Supplied information:
* * * * *

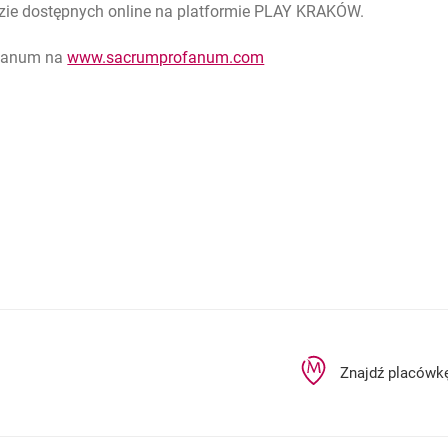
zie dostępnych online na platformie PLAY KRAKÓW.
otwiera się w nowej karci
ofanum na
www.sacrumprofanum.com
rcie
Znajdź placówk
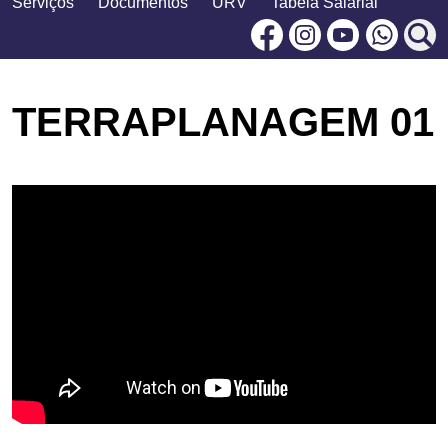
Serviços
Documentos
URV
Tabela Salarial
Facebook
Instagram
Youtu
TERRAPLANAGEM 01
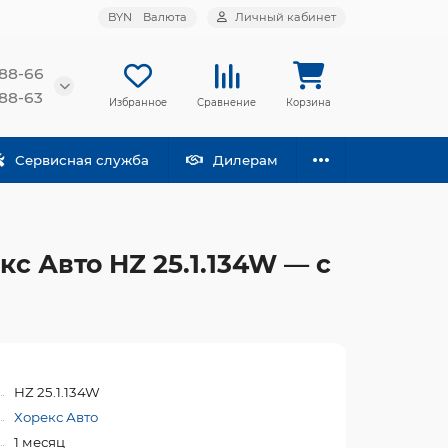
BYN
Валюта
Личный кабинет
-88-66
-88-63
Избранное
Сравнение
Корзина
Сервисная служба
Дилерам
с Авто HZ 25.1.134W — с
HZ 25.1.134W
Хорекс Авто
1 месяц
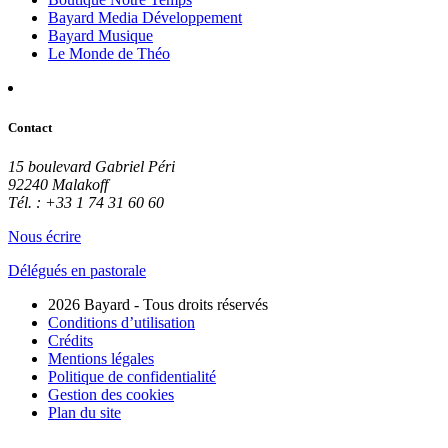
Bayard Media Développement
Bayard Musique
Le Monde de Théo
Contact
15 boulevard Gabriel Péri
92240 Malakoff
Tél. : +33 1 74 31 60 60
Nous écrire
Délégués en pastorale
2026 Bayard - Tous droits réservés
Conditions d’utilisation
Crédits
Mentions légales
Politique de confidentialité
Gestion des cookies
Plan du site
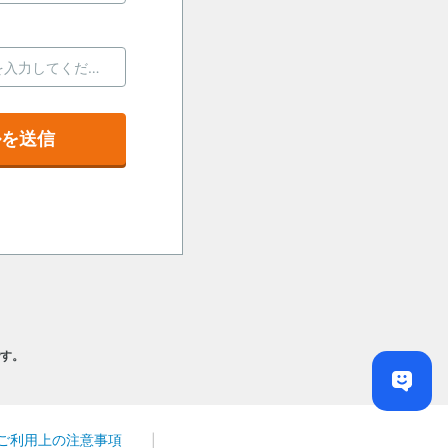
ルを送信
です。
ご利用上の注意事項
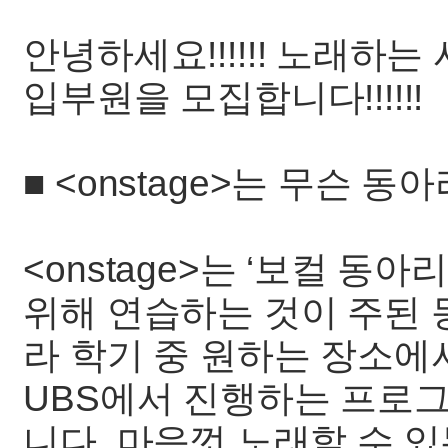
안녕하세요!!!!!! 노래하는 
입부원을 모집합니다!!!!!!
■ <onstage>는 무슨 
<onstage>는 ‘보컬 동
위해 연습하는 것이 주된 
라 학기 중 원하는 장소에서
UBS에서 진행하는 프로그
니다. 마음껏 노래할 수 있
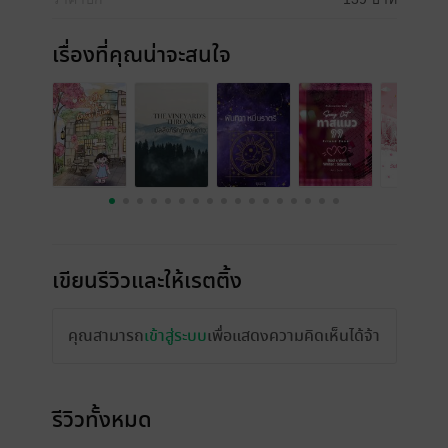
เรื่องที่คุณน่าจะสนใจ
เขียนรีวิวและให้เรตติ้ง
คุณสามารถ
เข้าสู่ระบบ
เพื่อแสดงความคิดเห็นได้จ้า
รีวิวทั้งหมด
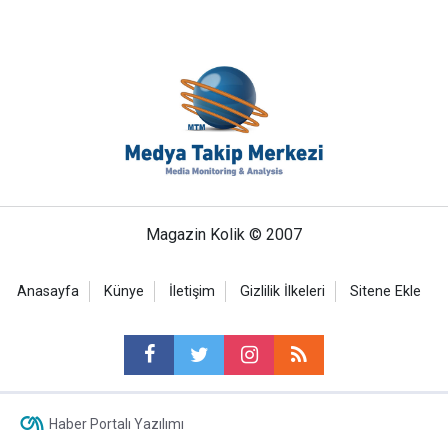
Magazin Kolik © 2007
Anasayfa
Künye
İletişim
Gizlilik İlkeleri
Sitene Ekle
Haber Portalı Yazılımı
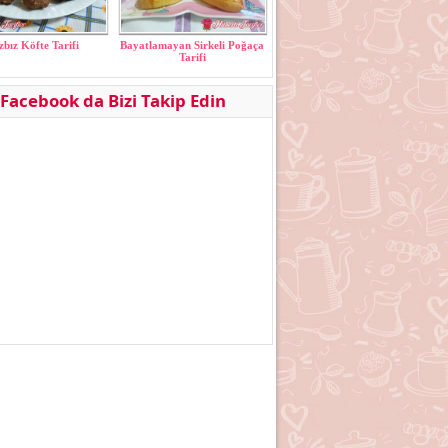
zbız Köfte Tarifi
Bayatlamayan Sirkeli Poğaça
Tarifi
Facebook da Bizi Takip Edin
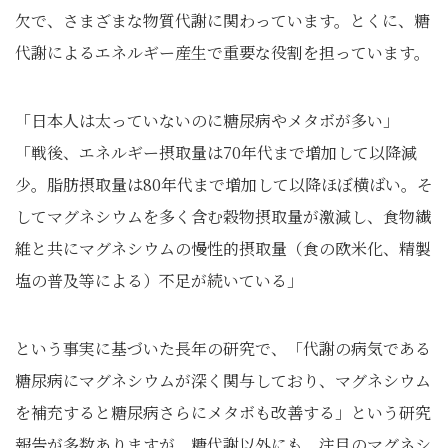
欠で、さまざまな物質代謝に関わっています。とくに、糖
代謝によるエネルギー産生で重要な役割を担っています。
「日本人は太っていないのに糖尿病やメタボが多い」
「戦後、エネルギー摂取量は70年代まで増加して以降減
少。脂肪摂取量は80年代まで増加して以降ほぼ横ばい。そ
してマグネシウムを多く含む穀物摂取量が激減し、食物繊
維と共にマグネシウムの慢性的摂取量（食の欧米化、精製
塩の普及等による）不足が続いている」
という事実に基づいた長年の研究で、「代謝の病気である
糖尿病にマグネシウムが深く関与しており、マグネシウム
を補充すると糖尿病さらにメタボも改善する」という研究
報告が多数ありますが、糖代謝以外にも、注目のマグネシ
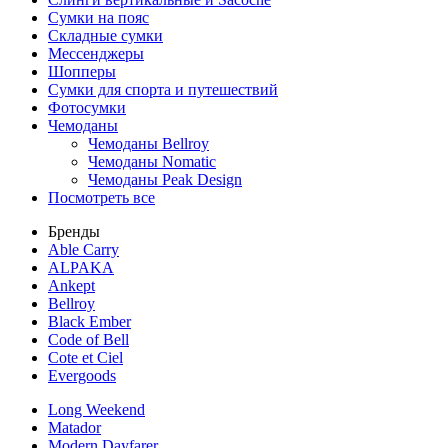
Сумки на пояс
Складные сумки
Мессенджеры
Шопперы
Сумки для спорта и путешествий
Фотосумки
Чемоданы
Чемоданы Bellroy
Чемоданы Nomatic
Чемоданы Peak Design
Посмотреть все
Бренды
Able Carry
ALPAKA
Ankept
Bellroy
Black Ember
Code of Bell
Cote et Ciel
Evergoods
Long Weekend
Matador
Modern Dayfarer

* * * * *

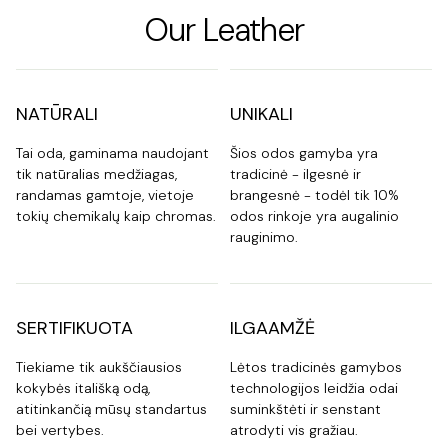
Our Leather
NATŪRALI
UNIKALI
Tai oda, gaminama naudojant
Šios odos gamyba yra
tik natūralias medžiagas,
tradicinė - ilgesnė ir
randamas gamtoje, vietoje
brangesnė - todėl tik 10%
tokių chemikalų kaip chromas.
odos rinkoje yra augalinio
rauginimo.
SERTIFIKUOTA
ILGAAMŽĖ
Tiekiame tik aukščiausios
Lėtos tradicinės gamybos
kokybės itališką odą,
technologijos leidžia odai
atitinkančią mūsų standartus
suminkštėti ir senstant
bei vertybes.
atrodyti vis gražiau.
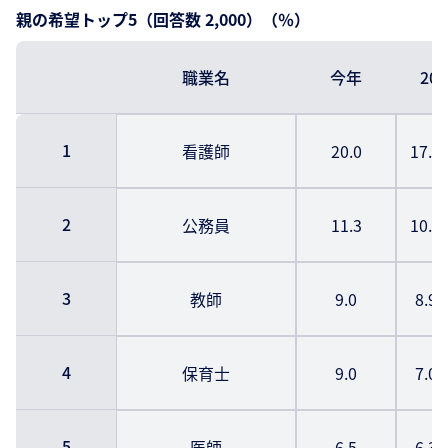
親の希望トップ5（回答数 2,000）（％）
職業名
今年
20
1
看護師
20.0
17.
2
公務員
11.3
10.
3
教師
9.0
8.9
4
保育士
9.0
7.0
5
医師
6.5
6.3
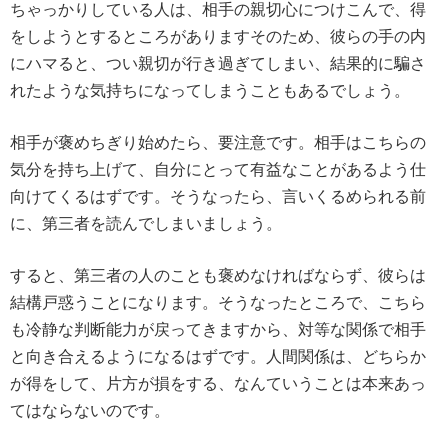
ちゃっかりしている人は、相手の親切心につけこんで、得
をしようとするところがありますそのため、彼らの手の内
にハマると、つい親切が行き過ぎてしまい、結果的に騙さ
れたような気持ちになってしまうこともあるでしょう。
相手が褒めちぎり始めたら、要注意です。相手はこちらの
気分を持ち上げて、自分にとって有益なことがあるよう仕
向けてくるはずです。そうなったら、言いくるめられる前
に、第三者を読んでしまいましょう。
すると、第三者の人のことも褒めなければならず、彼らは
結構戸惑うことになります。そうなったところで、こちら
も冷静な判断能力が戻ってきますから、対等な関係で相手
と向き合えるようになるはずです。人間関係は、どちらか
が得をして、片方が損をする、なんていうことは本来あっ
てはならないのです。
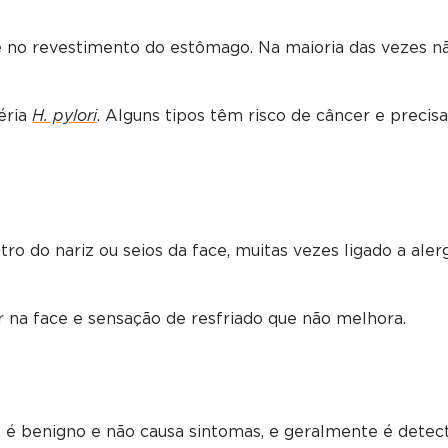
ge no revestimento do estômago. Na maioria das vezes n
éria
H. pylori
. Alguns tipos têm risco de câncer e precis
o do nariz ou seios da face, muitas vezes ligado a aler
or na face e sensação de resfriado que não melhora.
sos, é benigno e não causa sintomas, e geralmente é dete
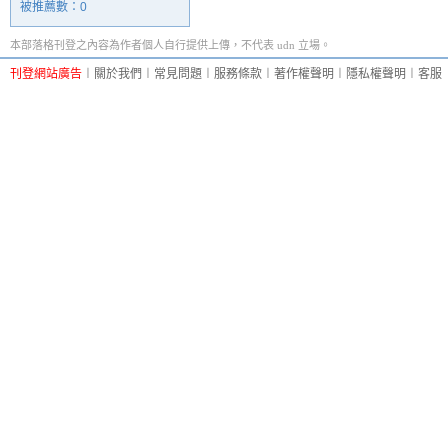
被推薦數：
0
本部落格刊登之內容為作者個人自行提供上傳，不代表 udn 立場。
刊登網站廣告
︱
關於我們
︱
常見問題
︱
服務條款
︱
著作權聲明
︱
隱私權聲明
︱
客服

* * * * *

What the exercise asks:
From the records above, copy exactly the stretch from the line holding "zie dostępnych online" through the line holding "Bayard Media Développement", both ends included, without the pictures.

Exercise answer:
zie dostępnych online na platformie PLAY KRAKÓW.
otwiera się w nowej karci
ofanum na
www.sacrumprofanum.com
rcie
Znajdź placówk
Serviços
Documentos
URV
Tabela Salarial
Facebook
Instagram
Youtu
TERRAPLANAGEM 01
BYN
Валюта
Личный кабинет
-88-66
-88-63
Избранное
Сравнение
Корзина
Сервисная служба
Дилерам
с Авто HZ 25.1.134W — с
HZ 25.1.134W
Хорекс Авто
1 месяц
Bayard Media Développement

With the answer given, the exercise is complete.